Exercise details
Pick out and copy every line below that has the word "middle".

Saved entries
· · · · · · ·

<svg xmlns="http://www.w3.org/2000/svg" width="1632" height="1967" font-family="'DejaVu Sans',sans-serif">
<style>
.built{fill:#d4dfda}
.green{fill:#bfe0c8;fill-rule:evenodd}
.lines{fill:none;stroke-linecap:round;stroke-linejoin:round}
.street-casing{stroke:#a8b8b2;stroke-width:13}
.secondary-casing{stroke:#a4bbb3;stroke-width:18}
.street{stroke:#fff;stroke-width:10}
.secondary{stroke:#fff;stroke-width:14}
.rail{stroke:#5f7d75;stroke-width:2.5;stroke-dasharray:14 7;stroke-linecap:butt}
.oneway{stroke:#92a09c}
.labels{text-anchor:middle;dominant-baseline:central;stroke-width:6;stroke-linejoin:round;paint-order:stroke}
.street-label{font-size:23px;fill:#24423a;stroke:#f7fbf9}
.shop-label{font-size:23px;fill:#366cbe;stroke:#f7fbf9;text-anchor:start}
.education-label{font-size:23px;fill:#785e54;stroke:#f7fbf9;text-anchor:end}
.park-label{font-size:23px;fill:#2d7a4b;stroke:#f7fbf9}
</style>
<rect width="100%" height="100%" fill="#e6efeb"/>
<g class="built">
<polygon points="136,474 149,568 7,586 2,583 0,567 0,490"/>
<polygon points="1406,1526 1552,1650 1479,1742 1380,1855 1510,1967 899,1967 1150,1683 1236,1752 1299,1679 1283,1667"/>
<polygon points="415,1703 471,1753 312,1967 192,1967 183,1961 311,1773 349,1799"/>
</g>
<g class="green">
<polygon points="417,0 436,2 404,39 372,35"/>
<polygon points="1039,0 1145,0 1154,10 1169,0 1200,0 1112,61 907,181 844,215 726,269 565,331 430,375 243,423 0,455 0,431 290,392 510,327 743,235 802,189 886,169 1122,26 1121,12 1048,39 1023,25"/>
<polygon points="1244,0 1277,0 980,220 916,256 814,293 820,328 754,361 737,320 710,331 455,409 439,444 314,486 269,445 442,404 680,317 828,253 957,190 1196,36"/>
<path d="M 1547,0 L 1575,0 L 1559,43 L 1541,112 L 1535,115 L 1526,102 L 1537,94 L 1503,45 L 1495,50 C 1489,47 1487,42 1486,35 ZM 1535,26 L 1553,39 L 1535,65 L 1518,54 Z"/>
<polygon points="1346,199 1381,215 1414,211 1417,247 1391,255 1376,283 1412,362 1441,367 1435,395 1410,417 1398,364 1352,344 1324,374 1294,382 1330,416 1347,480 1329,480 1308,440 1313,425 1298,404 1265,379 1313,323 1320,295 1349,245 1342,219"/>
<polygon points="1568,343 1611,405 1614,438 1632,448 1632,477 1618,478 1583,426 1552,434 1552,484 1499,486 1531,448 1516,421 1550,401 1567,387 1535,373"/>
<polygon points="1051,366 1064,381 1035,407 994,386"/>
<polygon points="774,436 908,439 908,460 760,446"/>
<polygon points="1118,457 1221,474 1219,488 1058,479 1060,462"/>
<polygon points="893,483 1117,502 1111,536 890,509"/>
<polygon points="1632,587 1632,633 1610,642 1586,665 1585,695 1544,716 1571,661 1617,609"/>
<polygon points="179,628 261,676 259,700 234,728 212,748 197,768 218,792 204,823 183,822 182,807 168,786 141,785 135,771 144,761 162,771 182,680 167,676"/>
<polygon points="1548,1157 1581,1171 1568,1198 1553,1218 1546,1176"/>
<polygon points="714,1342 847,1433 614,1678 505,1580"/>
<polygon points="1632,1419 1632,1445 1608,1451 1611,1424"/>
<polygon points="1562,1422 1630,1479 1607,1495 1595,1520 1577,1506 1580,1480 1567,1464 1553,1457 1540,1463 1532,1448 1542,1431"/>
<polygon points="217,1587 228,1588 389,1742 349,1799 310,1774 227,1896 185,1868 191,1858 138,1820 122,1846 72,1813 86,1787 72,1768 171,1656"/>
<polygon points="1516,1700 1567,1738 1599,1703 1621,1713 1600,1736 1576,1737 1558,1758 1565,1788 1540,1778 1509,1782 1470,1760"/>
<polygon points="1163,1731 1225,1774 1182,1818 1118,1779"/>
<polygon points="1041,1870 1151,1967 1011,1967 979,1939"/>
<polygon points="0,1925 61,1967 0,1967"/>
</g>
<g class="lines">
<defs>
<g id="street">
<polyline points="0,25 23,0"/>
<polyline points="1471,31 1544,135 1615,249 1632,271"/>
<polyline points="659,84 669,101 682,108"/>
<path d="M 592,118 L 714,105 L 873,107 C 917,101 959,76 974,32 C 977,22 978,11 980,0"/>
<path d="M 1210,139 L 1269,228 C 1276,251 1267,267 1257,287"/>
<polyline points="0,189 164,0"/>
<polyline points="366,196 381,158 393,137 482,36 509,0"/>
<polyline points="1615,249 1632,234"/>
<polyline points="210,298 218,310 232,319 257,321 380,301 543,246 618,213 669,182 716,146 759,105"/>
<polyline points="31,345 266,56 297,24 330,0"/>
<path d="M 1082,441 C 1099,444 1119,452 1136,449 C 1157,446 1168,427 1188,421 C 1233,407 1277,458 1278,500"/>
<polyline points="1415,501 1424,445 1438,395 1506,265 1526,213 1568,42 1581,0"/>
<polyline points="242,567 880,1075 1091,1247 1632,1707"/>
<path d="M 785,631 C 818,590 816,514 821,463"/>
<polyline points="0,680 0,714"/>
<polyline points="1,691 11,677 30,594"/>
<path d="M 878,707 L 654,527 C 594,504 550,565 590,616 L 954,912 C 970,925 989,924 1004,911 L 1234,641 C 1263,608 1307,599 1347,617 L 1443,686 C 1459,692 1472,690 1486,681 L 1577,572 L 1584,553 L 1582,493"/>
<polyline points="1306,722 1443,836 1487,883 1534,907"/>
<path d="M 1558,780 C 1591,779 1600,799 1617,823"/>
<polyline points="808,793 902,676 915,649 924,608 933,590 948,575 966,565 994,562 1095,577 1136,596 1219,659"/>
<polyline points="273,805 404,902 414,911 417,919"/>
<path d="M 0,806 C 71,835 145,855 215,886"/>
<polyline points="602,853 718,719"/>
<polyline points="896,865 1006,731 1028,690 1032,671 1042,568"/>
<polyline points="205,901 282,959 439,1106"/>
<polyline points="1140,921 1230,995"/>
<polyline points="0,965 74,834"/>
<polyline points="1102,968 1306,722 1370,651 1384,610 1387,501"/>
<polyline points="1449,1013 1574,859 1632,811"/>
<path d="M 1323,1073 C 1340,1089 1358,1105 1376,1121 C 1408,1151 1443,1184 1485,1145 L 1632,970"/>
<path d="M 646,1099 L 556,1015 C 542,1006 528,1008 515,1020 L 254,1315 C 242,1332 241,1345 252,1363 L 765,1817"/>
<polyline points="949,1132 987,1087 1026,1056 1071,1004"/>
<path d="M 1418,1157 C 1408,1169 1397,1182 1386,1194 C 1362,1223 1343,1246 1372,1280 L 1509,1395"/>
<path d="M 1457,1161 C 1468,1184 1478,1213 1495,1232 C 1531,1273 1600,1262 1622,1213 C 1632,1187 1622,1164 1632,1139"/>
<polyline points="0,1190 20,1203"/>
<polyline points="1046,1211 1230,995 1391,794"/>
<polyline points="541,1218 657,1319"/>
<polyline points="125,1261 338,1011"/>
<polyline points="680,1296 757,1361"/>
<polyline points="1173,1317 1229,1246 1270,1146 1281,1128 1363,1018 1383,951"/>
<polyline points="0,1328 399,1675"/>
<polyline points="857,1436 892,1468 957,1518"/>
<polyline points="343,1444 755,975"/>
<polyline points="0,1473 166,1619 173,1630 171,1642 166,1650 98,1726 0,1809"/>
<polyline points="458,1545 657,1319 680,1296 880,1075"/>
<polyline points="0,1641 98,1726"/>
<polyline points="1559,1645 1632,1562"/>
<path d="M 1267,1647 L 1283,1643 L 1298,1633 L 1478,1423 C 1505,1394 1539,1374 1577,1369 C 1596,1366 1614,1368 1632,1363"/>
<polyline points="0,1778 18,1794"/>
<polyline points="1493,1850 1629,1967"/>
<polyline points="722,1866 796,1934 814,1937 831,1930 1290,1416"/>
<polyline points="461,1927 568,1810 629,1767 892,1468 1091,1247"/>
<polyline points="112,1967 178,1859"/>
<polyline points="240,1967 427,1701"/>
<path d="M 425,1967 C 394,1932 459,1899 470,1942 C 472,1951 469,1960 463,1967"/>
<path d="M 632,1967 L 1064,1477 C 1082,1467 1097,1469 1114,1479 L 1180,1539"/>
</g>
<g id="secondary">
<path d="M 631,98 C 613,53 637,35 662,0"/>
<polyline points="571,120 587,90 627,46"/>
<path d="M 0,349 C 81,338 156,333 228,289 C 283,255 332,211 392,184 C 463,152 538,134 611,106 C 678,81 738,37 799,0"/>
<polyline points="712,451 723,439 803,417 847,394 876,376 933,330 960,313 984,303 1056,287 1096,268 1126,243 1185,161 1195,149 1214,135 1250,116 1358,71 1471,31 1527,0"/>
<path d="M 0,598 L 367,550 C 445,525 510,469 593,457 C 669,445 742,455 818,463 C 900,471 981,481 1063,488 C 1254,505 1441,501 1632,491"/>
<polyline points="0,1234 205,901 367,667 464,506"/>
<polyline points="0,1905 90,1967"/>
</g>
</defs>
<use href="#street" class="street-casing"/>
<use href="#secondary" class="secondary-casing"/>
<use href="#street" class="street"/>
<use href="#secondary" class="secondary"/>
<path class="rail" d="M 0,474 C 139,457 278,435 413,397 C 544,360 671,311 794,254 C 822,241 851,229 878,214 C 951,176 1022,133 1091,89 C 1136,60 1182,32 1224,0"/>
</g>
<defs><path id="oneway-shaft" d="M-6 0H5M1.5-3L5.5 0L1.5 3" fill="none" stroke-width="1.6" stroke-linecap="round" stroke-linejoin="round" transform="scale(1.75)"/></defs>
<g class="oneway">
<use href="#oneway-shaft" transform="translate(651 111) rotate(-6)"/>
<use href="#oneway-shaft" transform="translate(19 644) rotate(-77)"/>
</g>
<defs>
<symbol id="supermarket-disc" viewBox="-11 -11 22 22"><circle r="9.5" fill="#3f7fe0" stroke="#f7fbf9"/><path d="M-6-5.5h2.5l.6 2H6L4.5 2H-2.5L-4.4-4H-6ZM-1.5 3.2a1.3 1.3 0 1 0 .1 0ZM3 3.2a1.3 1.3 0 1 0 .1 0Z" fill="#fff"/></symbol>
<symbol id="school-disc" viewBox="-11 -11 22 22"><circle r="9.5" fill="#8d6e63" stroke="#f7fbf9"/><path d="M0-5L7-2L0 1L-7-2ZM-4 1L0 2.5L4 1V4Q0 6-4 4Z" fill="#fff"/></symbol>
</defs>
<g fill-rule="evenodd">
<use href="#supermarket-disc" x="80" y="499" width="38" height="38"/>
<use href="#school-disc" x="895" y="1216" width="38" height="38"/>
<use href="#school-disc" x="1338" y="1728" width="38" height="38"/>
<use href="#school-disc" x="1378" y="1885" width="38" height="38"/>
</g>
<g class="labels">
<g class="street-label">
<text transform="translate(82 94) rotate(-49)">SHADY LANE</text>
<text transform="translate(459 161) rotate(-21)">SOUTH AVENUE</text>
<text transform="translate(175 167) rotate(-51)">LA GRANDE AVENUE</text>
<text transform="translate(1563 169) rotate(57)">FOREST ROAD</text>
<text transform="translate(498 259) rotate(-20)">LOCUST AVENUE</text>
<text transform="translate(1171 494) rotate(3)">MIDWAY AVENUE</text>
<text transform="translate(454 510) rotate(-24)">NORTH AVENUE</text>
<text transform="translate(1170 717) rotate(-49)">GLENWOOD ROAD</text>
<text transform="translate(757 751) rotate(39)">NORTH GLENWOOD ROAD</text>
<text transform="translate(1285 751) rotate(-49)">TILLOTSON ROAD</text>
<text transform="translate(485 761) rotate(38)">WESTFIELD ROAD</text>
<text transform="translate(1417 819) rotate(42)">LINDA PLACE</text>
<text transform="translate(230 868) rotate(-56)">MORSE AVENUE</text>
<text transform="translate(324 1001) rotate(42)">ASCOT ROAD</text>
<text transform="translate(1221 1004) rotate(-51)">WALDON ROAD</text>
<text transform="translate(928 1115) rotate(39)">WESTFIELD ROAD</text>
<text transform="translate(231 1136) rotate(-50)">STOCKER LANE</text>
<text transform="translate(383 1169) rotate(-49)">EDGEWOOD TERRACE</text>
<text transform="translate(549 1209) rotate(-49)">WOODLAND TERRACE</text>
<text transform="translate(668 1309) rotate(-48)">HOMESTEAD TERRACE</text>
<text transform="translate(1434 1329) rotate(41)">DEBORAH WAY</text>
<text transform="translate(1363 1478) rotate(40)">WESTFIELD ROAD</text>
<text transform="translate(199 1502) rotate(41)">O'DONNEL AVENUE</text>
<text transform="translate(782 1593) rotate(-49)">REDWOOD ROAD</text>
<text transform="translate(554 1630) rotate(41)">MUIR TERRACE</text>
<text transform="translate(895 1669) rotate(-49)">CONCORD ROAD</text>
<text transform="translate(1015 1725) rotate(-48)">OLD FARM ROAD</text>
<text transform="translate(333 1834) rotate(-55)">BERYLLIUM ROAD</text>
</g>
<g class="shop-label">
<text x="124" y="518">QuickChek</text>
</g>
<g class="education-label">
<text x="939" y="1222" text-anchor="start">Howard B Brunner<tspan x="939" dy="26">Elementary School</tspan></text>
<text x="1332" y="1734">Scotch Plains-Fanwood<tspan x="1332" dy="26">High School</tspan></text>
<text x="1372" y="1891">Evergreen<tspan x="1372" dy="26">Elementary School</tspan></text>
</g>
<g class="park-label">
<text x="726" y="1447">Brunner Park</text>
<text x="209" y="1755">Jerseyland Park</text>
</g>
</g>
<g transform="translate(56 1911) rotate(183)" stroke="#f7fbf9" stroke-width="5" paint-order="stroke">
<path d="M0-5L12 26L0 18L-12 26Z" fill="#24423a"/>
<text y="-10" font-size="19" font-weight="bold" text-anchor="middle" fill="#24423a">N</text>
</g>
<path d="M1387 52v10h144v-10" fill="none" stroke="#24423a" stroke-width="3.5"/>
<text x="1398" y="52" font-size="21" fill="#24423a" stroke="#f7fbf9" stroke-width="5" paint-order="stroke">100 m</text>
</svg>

· · · · · · ·

Response below
.labels{text-anchor:middle;dominant-baseline:central;stroke-width:6;stroke-linejoin:round;paint-order:stroke}
<text y="-10" font-size="19" font-weight="bold" text-anchor="middle" fill="#24423a">N</text>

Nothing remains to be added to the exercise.